„Ohne Tiere kommen keine Tourist:innen“

Regiekommentar „Black Mambas“ ist eine Reflexion über Werte: Werte von Menschen und Tieren in der Gesellschaft. Mit ihrer Dokumentation zeichnet Lena Karbe das komplexe Bild von Tier- und Naturschutz, Ökonomie und wirtschaftlichen Interessen im Kruger Nationalpark
Das Team und die Protagonistinnen von „Black Mambas“
Das Team und die Protagonistinnen von „Black Mambas“

Foto: jip film & verleih

Die Wildtierwirtschaft generiert nur Gewinne für lebende Tiere. Wenn es keine Tiere im Park mehr gibt, werden auch keine Touristen mehr kommen. Somit ist der Tierschutz der kommerzielle Motor der Ökonomie des Kruger Nationalparks. Tiere fungieren dabei oft auch als Projektionsfläche für die Touristen. Daher definieren die Autoritäten des Nationalparks den Unterschied zwischen „jagen“ und „wildern“ sehr genau: Wenn ein mit Spenden geschütztes und zum Seelenpartner verklärtes Wildtier getötet wird, ist der Jäger ein Mörder. Daher werden die lokalen „Wilderer“, vor allem im Netz, mit rassistischen Hassbotschaften der weißen Tierschützer überzogen. Wird stattdessen von einem Touristen eine Jagdlizenz für ein Wildtier gekauft, wird das Tier von den Rangern so lange geschützt, bis es auf einer Trophy-Safari erschossen wird. Gleichzeitig werden auch Menschen im Rahmen des Tierschutzes instrumentalisiert. „Black Mambas“ erzählt von den Auswirkungen, die Naturschutzmaßnahmen auf Menschen haben, wenn Ranger und Wilderer – ironischerweise – von der gleichen Seite des Zauns kommen.

Die Welt des Naturschutzes faszinierte mich schon als Kind. Erst später im Leben habe ich die Helden meiner Kindheit, wie Gerald Durrell oder George Adamson und ihre Taten jedoch in Frage gestellt. Waren diese weißen Männer wirklich MEINE Helden? „Black Mambas“ hinterfragt dieses archetypisch patriarchale Bild des Naturschützers: Können die Black Mambas Rangerinnen die Zukunft des Naturschutzes werden?

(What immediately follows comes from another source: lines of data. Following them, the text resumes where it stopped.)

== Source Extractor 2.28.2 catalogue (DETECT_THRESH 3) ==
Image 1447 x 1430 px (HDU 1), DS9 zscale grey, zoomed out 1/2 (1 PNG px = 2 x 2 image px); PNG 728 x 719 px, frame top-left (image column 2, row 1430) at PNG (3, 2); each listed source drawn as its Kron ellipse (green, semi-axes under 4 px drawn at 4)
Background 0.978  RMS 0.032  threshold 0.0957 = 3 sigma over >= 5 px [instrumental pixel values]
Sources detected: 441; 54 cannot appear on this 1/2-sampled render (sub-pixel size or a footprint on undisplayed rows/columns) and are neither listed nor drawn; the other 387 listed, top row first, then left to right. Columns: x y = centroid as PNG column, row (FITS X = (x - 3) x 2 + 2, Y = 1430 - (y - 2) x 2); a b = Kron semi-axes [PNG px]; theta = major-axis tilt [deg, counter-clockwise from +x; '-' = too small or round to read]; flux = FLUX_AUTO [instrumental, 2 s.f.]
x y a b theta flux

Es wäre zu leicht, jede Form des Naturschutzes als moralisch gut anzusehen. Nicht immer heiligen die Mittel den Zweck und so kann auch Naturschutz zu Kollateralschaden führen. Die Gründung des Kruger Nationalparks ist ein Beispiel dafür. Im Namen des Naturschutzes wurde die lokale Bevölkerung bewusst ausgeschlossen und fortan wurde ihnen der Zugang zu ihren Naturressourcen verwehrt. „Black Mambas“ interessiert sich für diese Ambivalenz des Naturschutzes. Hinter der Fassade der Black Mambas Anti-Wilderei-Einheit entdeckt man post-kolonialistische Machtdynamiken und Misogynie. Ungeachtet dessen profitieren die Protagonistinnen von der finanziellen Unabhängigkeit und dem Ansehen, die diese Arbeit mit sich bringt.

Am Ende des Films sollen die Zuschauer:innen sich selbst die Frage stellen: Handelt es sich hierbei um eine Form der Ausbeutung oder um Empowerment? Kann eine Ausbeutung zu Empowerment führen oder schließt sich beides systematisch aus? Schlussendlich soll die Ambivalenz der Black Mambas dazu inspirieren, unsere persönlichen Definitionen von Ausbeutung und Empowerment zu hinterfragen: Was meinen wir, wenn wir von Ausbeutung sprechen und welchen Preis können und wollen wir für ein selbstbestimmtes Leben zahlen?